After the first hundred pages or so and I was able to orientate myself in the world and with the characters, Dan Simmons knocked the novel out of the damn park. Call it cliche or whatever, but Endymion beat the pants off of The Fall of Hyperion (which while very good, did not quite live up to Hyperion). Simmons is still playing with the literary references and I think that he references a couple too many authors from our memories (I am convinced there is no way Stephen Crane will be read in the next millennium, Crane just isn't that good), but it all amasses one great big literary and literate science fiction novel. A tome, if you will. Despite what seems like it should be a dense, ponderous science fiction tome, Endymion actually has good pacing and moves the story along while revealing new things about the characters and the nature of the Universe they live in and Simmons offers misdirection and tantalizing glimpses of what might really be going on.

Bottom line: Endymion = A Good Read.

126: Killer Instinct - Joseph Finder. There must be a very good reason why Joseph Finder's Killer Instinct sat on my bookshelf for the better part of a year before giving it a shot and the promised review.
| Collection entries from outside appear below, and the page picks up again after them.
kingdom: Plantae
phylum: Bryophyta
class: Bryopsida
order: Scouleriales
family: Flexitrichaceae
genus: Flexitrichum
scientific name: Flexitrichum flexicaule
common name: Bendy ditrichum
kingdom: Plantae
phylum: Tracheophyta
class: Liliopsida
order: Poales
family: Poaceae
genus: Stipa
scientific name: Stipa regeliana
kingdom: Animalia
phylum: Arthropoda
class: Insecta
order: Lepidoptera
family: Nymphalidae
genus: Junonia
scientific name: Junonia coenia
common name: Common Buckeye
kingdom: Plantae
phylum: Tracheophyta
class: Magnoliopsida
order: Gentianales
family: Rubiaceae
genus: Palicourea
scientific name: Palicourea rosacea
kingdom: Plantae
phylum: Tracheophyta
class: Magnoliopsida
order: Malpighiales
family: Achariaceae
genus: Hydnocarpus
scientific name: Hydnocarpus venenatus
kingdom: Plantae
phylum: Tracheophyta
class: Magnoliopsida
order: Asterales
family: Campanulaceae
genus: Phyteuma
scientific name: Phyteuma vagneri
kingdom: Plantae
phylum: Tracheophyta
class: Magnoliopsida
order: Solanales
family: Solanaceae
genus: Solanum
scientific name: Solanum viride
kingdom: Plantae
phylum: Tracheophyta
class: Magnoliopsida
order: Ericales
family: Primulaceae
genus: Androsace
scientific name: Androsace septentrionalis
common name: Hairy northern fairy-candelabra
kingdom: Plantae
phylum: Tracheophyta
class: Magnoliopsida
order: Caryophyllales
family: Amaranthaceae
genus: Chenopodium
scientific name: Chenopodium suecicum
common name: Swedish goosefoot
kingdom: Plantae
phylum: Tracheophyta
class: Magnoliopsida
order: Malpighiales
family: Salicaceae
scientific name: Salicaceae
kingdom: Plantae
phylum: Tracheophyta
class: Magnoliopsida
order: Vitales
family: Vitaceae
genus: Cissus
The reason I say there must be a very good reason is that the "CEO of Suspense" hooked me from the first pages. Jason Steadman is a top sales guy at Entronics, an electronics company that seems to specialize in plasma televisions for corporations. Think of your local car dealership or airport. If they have a plasma television running advertisements in the lobby, that's what Entronics is trying to sell you. That's what Jason Steadman is trying to sell you.

When he runs his car into a ditch while he is talking on his cell phone (ha!) and reaching for his Blackberry (ha!) Jason meets Kurt, the tow truck guy. Jason befriends Kurt when they start talking about baseball. Remember, Jason is a salesman and if he finds the right topic he can talk with anyone. Kurt helps Jason out and gets him a better deal at the repair shop, and Jason helps get Kurt a job in corporate security. See, Kurt is ex-Special Forces and he starts using his skills and resources to do "favors" for Jason. These favors help Jason move up the corporate ladder at the expense of some of his more antagonistic coworkers. Things heat up when Jason realizes the level of what Kurt is doing and Jason tries to get Kurt to stop. Then it gets personal because Kurt takes care of his friends, but you don’t want him as an enemy.

I obviously did not know Finder's track record because he has several other thrillers that have sold well, but I found Killer Instinct to be well written and well paced and well constructed and just well done. As I said, Finder hooked me early and got me involved in the story and Finder shows a knowledge of sales and the corporate environment of sales (though I hope to never have a boss like Gordy in any work environment). I do have minor quibbles with story points: I feel that Finder lays the "Business is War" mentality on a little thick and the repetition of Jason listening to business motivational CDs in his car was a bit much, but Kurt was also a bit over the top. I know there are likely highly competent former soldiers out there, but Kurt was too good, too skillful and it stretched my credulity a bit.

But with that said, I thoroughly enjoyed Killer Instinct and only wish that I read it seven months ago.